● Document excerpt
————
🚂The true victim of city council being a bunch of ineffectual children are the innocent, beautiful trains.
💀Ralph Klein Park, a plot of junk land and grown-over landfills named for a pulsating, alcoholic Akira that stalked the halls of government for a time, will appropriately become host to a new cemetery, a rarity in Calgary. As Klein closed hospitals and drove health care workers away from Alberta with his every living breath, it is appropriate that the bodies of the province’s dead will molder under ground named for his damned legacy.
💸Our pal Joël wrote an excellent article expanding on some of the themes from our episode on Kenney’s austerity budget.
🌾In the harvest from hell, 2.7 million acres of canola have been left frozen to the ground in the prairies. Hellberta is not something that awaits us, but this life here and now. Adding to the pain is a strike (solidarity) at CN Rail preventing some farmers from getting to market.
💔Oil & gas is a dead industry making a dead planet. Oil & gas does not love you back. But the government will still subsidize it to the moon and back.
📼The Calgary Chamber of Commerce made the worst video in the entire world. I literally cannot stop thinking about it.
🔮Sweden can read the fucking tea leaves and abandons their investments in Alberta. They know it’s all over except the crying.
👩🏫No profs, no teachers, no problem. People can’t detect a problem in government if they can’t spell “government”. Can’t have a problem with too-full classrooms if nobody knows they’re too full. Don’t have to cut teacher pensions if you just steal it.
🚗Calgary is apparently the best city in the world for drivers. It is also, coincidentally, a complete wasteland of public transit and a death trap for pedestrians and cyclists. To thank Calgary drivers for their diligence and skill, the UCP has lifted the cap on insurance rate increases, ensuring some Albertans a rate hike of upwards of 30%. That’s an estimate, however, because with no cap they can raise it however much they like, whenever they like! Fuck you, that’s why!
————
● Data records
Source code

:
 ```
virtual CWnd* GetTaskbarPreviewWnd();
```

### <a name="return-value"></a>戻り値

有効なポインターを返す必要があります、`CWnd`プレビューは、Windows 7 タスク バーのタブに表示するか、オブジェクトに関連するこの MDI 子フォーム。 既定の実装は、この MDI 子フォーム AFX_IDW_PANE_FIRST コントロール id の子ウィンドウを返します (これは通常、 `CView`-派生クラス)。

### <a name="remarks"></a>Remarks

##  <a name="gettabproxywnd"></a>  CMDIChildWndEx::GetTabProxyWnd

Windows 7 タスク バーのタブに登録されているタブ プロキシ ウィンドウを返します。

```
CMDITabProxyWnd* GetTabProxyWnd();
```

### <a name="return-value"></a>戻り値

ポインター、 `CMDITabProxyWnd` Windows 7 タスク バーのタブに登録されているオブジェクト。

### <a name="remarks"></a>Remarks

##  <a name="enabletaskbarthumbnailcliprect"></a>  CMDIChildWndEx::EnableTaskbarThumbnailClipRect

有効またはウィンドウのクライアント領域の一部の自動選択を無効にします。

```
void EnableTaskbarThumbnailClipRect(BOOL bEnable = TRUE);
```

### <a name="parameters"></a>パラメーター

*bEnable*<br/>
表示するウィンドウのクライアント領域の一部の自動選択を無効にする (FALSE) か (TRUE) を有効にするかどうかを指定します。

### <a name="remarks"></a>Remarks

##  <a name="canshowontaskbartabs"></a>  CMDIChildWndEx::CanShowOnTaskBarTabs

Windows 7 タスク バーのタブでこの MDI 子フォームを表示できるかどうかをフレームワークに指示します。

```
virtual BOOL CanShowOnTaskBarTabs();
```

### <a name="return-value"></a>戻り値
————
● What needs to be done
Extend the Alberta news roundup with more items after its last one. The lines above come from a separate source.

● Task result
🌳Not even two weeks after one of their employees was fatally stabbed to death on the job, the UCP delivers a cut to Wood’s Homes budget and raps their knuckles over some bullshit.
😉When your kid needs some job security, baby, just join the government and shovel some cash at his boss.
🔫Our government is supporting the coup against Evo Morales in Bolivia, who was without a doubt removed from power because he was a) a socialist, b) Indigenous, and c) an anti-imperialist committed to ending the domination of foreign capital.
🤷♀️It’s pretty fucking obvious that oil companies that just flat out lying to us about spill risk and clean-up plans, and that our governments don’t care because profit for oil CEOs is more important than the environment, the planet or Indigenous rights.
✌️Elizabeth May tries to own Jason Kenney, the most ownable target in Canadian public life, and just looks stupid.
📰So long as elites get rich, the economy will always be just fine in the headlines.
🤖Making cents per hour is the cool thing all the cool kids in the gig economy are doing.
📸Google/Alphabet subsidiary Sidewalk Labs wants to turn Toronto into a CCTV blanketed hellscape, publishes document arguing hey, it’s already a CCTV blanketed hellscape!
🎨Turns out that if you make a movie about the history of DuPont, it will be pretty fucking damaging to DuPont. Might be all the murders and crimes.
📩FedEx managed to pay no taxes last year.
🏖️Capital will consume everything, down to the last grain of sand.
🕎If you love Walter Benjamin (all of Team Advantage) or being sad (also all of Team Advantage) or being Jewish (mostly Kate), there is a beautiful article in Jewish Currents about climate change and messianic time.
🧑🎤Comrade Taylor has mustered the Head Canon Rifles and launched an assault at the equity forces besieging her intellectual property. Low on food and ammo scarce, they have nonetheless launched themselves into a desperate bid to…let her make more millions. Godspeed, General Swift.
🍞BreadTube has the best chance at saving us all.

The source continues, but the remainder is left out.